#### DOCUMENT PASSAGE:
Thus, for each grid point

u \in U

, we do a component-wise maximization of

Q (\cdot | \cdot)

. The maximization of (7) with respect to

π_{k} (u)

yields

\begin{matrix} {\hat{π}}_{k}^{(t)} (u) = \frac{\sum_{i = 1}^{n} γ_{i k}^{(t)} (u) K_{h} (x_{i} - u)}{\sum_{i = 1}^{n} K_{h} (x_{i} - u)} \end{matrix}

(8)

The result of maximizing (7) with respect to

m_{k} (u)

and

σ_{k}^{2} (u)

is as follows

\begin{matrix} {\hat{m}}_{k}^{(t)} (u) & = & \frac{\sum_{i = 1}^{n} w_{i k}^{(t)} (u) y_{i}}{\sum_{i = 1}^{n} w_{i k}^{(t)} (u)} \end{matrix}

(9)

\begin{matrix} {\hat{σ}}_{k}^{2 (t)} (u) & = & \frac{\sum_{i = 1}^{n} w_{i k}^{(t)} (u) {(y_{i} - {\hat{m}}_{k}^{(t)} (u))}^{2}}{\sum_{i = 1}^{n} w_{i k}^{(t)} (u)} \end{matrix}

(10)

where

w_{i k}^{(t)} (u) = γ_{i k}^{(t)} (u) K_{h} (x_{i} - u)

. We alternate between these two steps until convergence. After the final iteration of the EM algorithm, the resulting parameter estimates

\hat{ϑ}

can be joined, over all the grid points, to obtain the component functions

{\hat{m}}_{k} (u)

,

{\hat{π}}_{k} (u)

and

{\hat{σ}}_{k}^{2} (u)

for

k = 1, 2, \dots, K

and

u \in U

. The latter can then be interpolated to obtain the functions

{\hat{m}}_{k} (x_{i})

#### REQUIREMENT A:
Rewrite the records starting at their first line and ending at the line containing "807.5, 675.7], [0, 0, 1]] dist [-0.000185, -0.000039]", swapping "camera" for "view" and keeping everything else unchanged. Omit the pictures from your answer.

#### SOURCE MATERIAL:
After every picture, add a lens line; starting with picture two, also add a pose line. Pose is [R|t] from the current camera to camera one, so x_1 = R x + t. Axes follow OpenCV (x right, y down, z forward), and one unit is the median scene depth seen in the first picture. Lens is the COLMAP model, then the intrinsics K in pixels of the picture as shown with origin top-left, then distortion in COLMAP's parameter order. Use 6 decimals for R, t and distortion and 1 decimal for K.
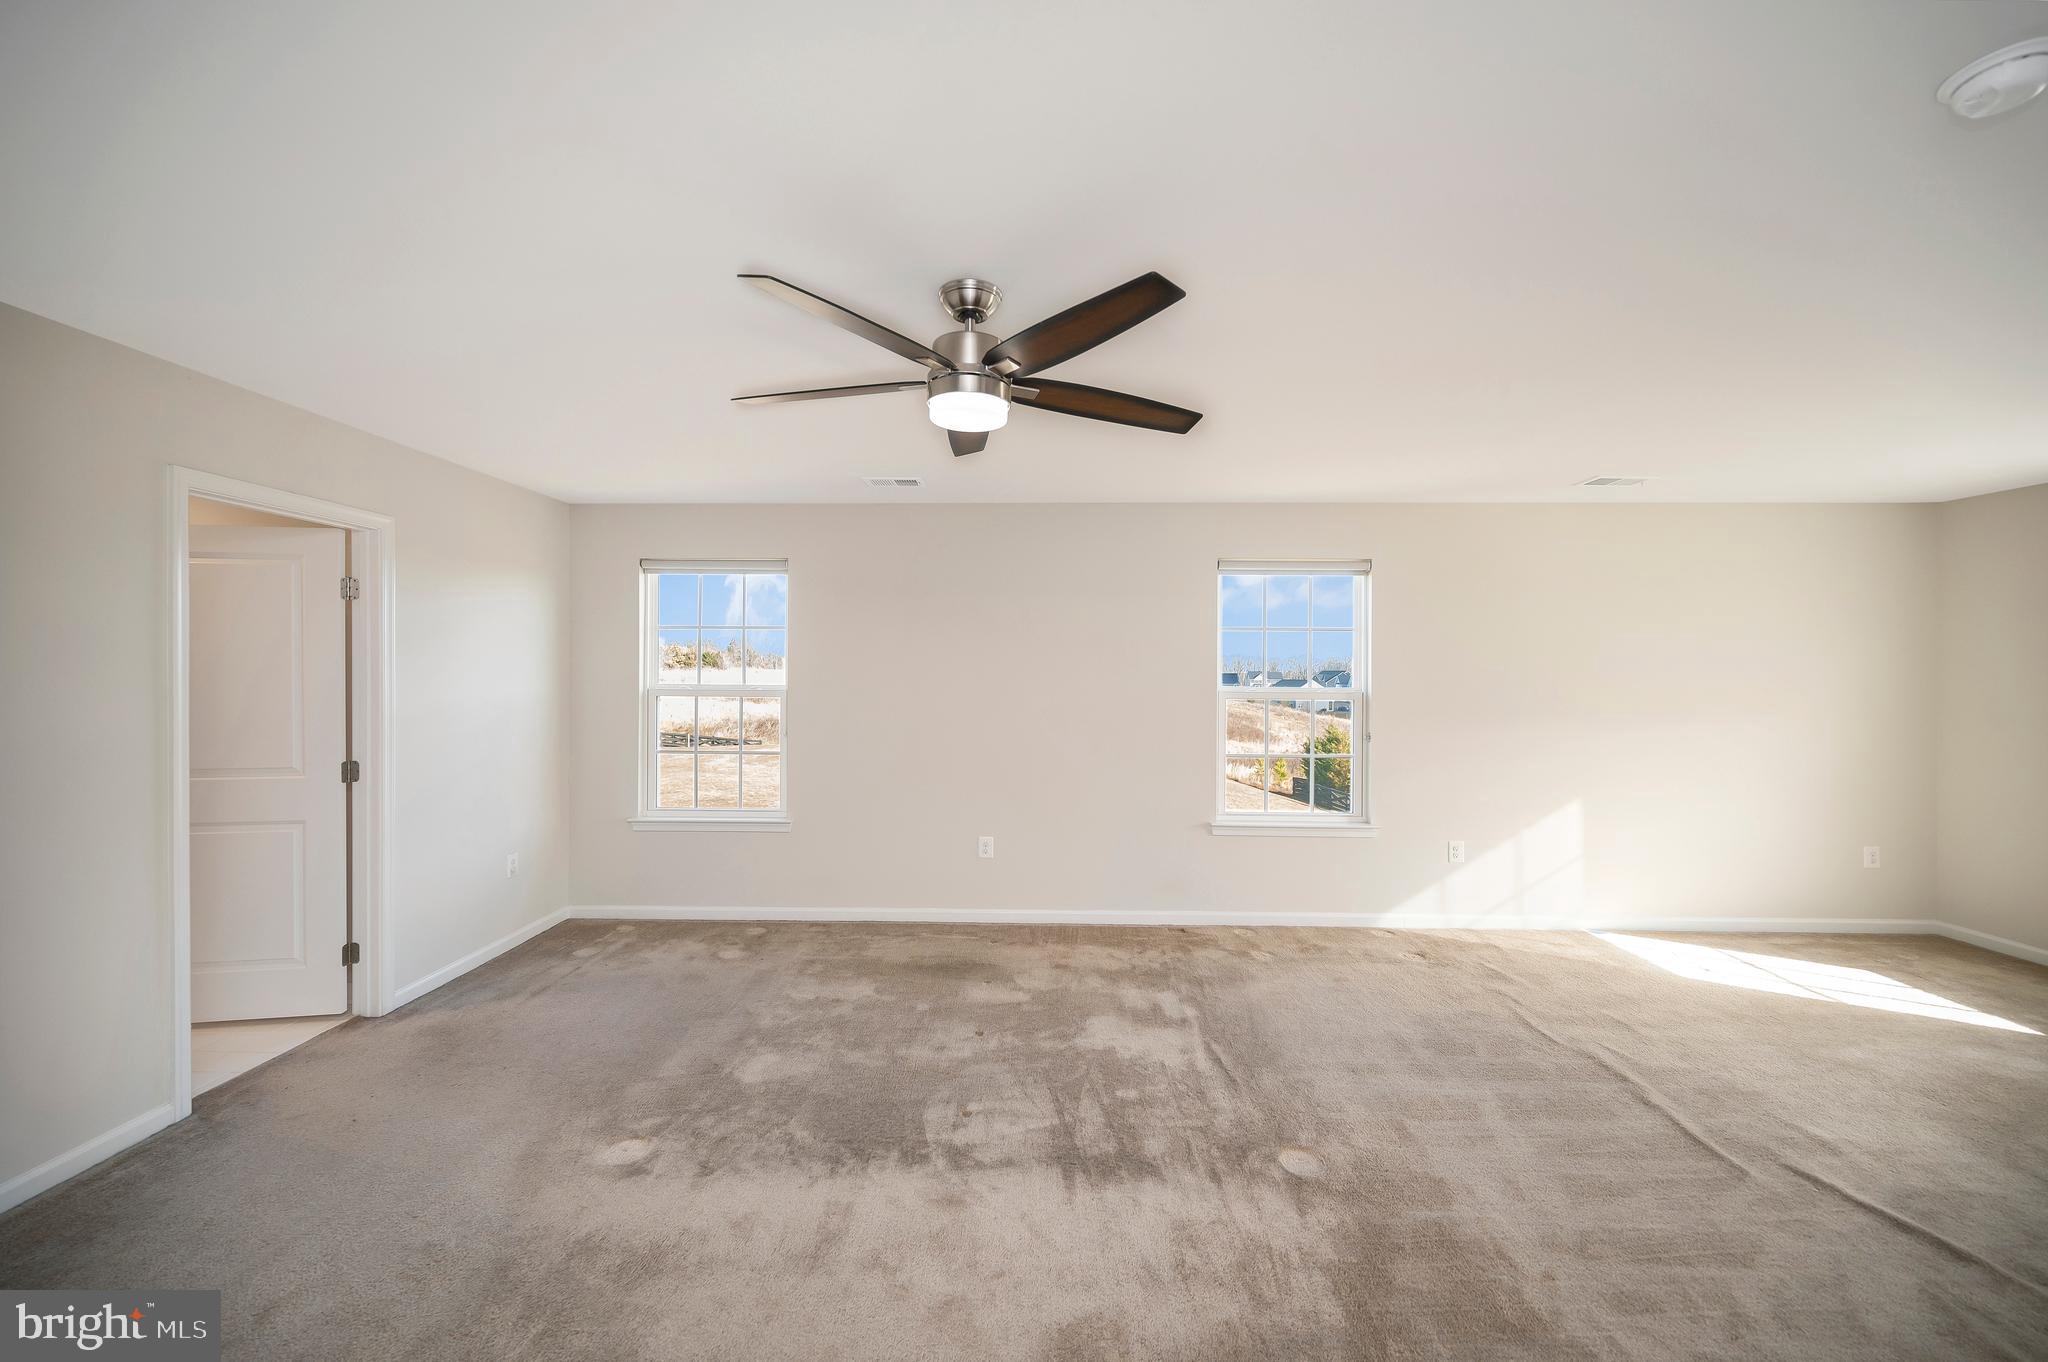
lens RADIAL K [[807.9, 0, 1036.1], [0, 807.9, 675.7], [0, 0, 1]] dist [-0.000185, -0.000039]
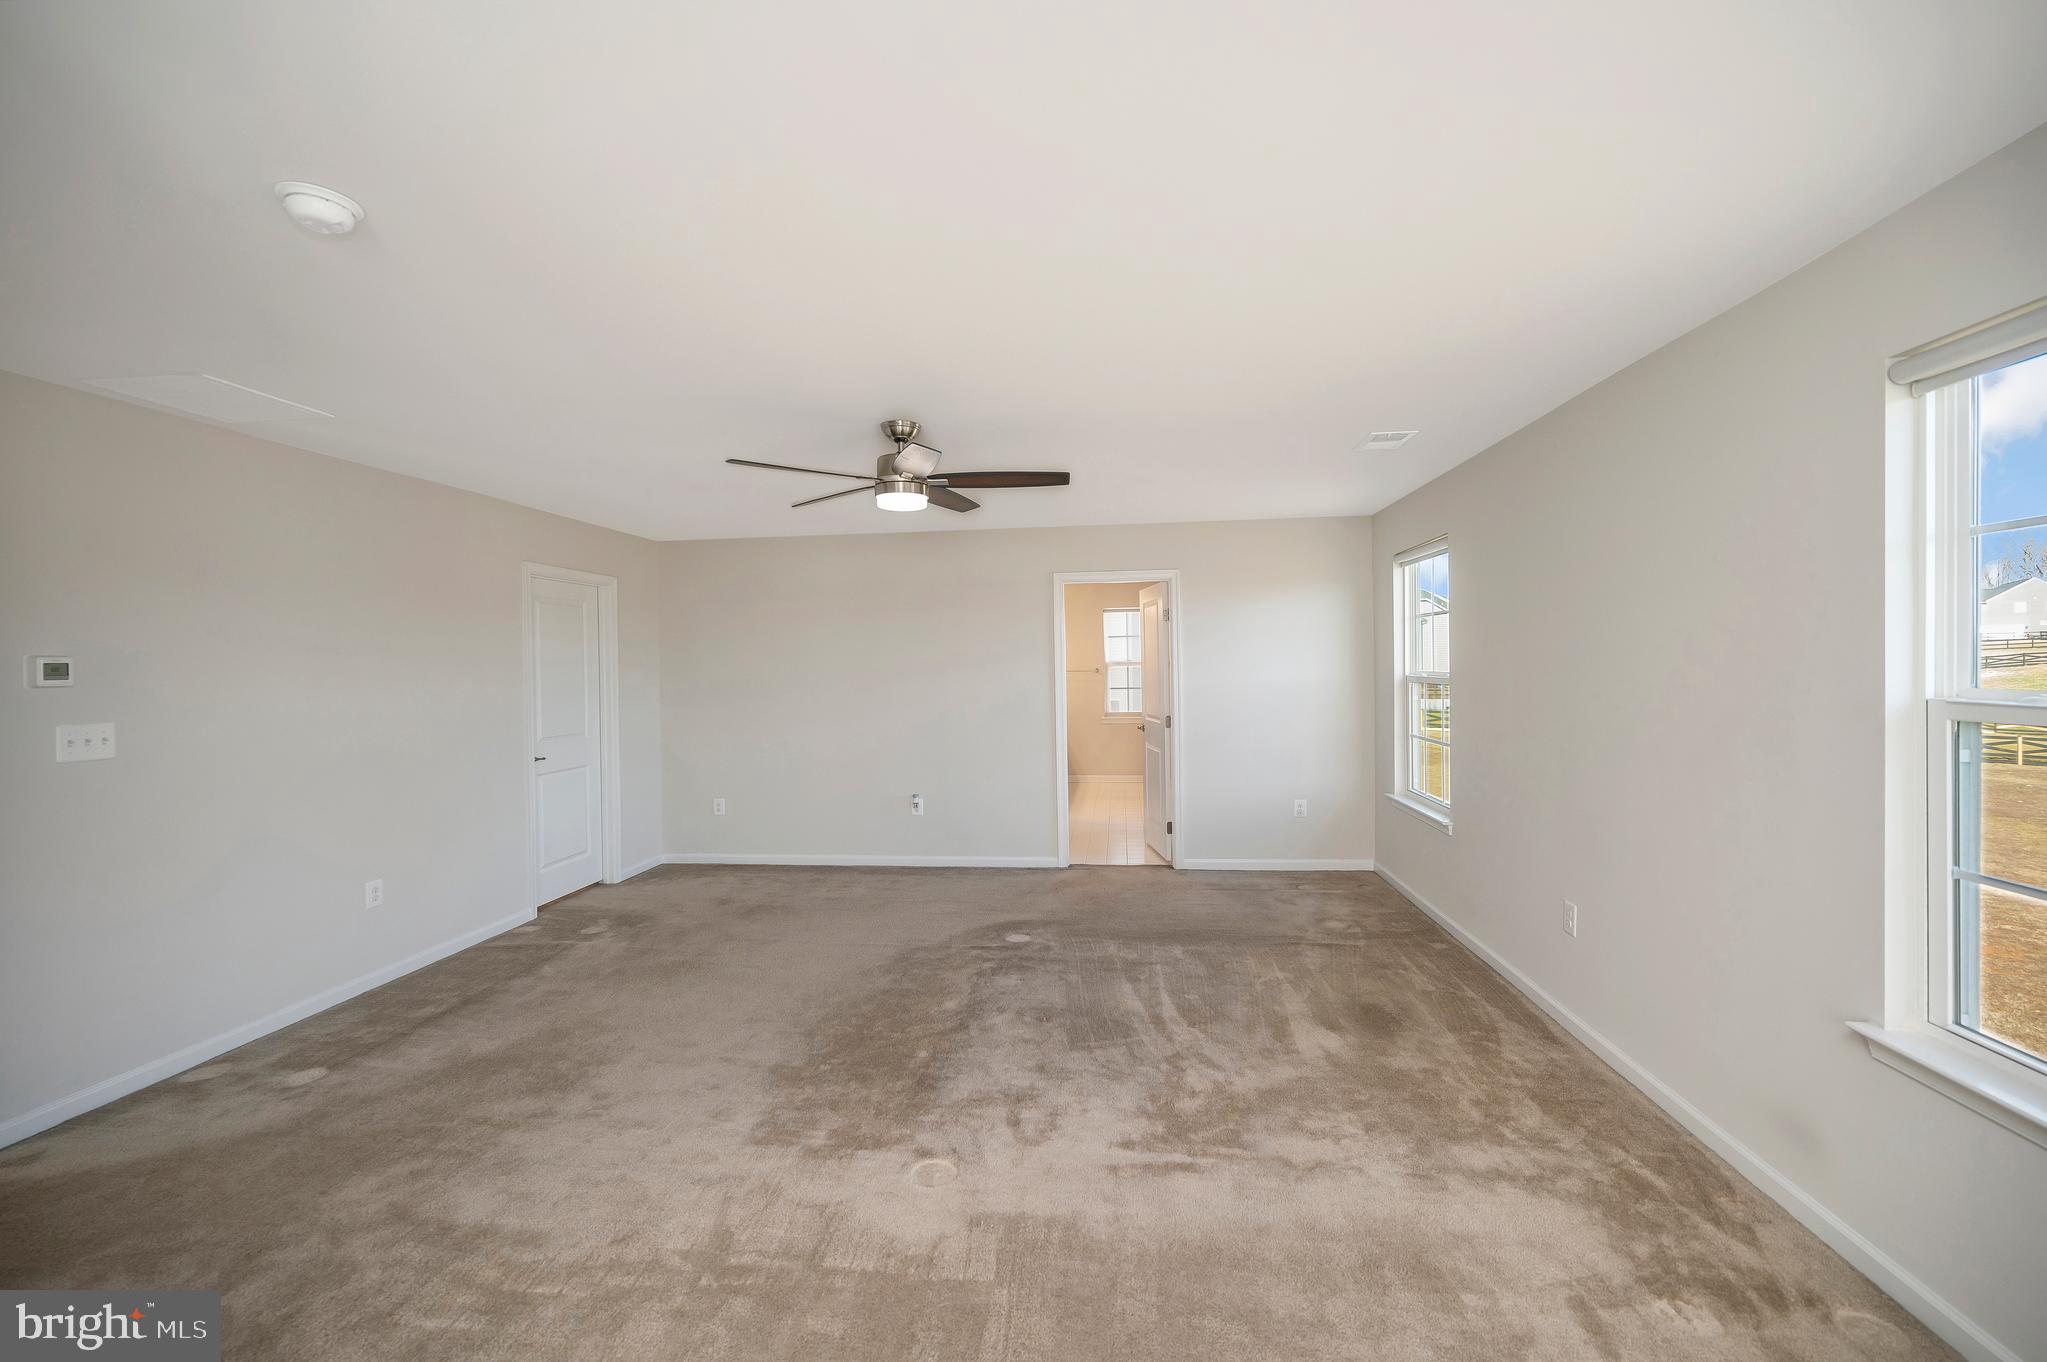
lens RADIAL K [[807.5, 0, 1035.6], [0, 807.5, 675.7], [0, 0, 1]] dist [-0.000185, -0.000039]
pose [[-0.081855, 0.006236, -0.996625, 0.877565], [0.011463, 0.999920, 0.005315, 0.007746], [0.996578, -0.010989, -0.081920, 0.850988]]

#### REQUIREMENT B:
Extend the passage on EM estimation of the mixture component functions, picking up from the point where it stops.

#### RESPONSE BOX A:
After every picture, add a lens line; starting with picture two, also add a pose line. Pose is [R|t] from the current view to view one, so x_1 = R x + t. Axes follow OpenCV (x right, y down, z forward), and one unit is the median scene depth seen in the first picture. Lens is the COLMAP model, then the intrinsics K in pixels of the picture as shown with origin top-left, then distortion in COLMAP's parameter order. Use 6 decimals for R, t and distortion and 1 decimal for K.
lens RADIAL K [[807.9, 0, 1036.1], [0, 807.9, 675.7], [0, 0, 1]] dist [-0.000185, -0.000039]
lens RADIAL K [[807.5, 0, 1035.6], [0, 807.5, 675.7], [0, 0, 1]] dist [-0.000185, -0.000039]

#### RESPONSE BOX B:
,

{\hat{π}}_{k} (x_{i})

and

{\hat{σ}}_{k}^{2} (x_{i})

for all

i = 1, 2, \dots, n

. The above estimation procedure is summarized in Algorithm 1.

Algorithm 1 The EM algorithm for fitting non-parametric mixtures of regression.

Step 1: (Initialization) Provide the initial values for

π_{k}^{(0)} (u)

,

m_{k}^{(0)} (u)

and

σ_{k}^{2 (0)} (u)

for all

u \in U

and

k = 1, 2, \dots, K

.
Step 2: (E-Step) At the

t^{t h}

iteration, use expression (6) to compute the local responsibilities for each grid point

u \in U

.
Step 3: (M-Step) Let

γ_{k}^{(t)} (u) = (γ_{1 k}^{(t)} (u), γ_{2 k}^{(t)} (u), \dots, γ_{n k}^{(t)} (u))

be a vector of local responsibilities at grid point

u \in U

associated with the

k^{t h}

component. Compute

{\hat{π}}_{k} (u)

,

{\hat{m}}_{k} (u)

and

{\hat{σ}}_{k}^{2} (u)

, for each

u \in U

and

k = 1, 2, \dots, K

, using expressions (8)–(10).
Step 4: Alternate between the E- and the M-Step until convergence.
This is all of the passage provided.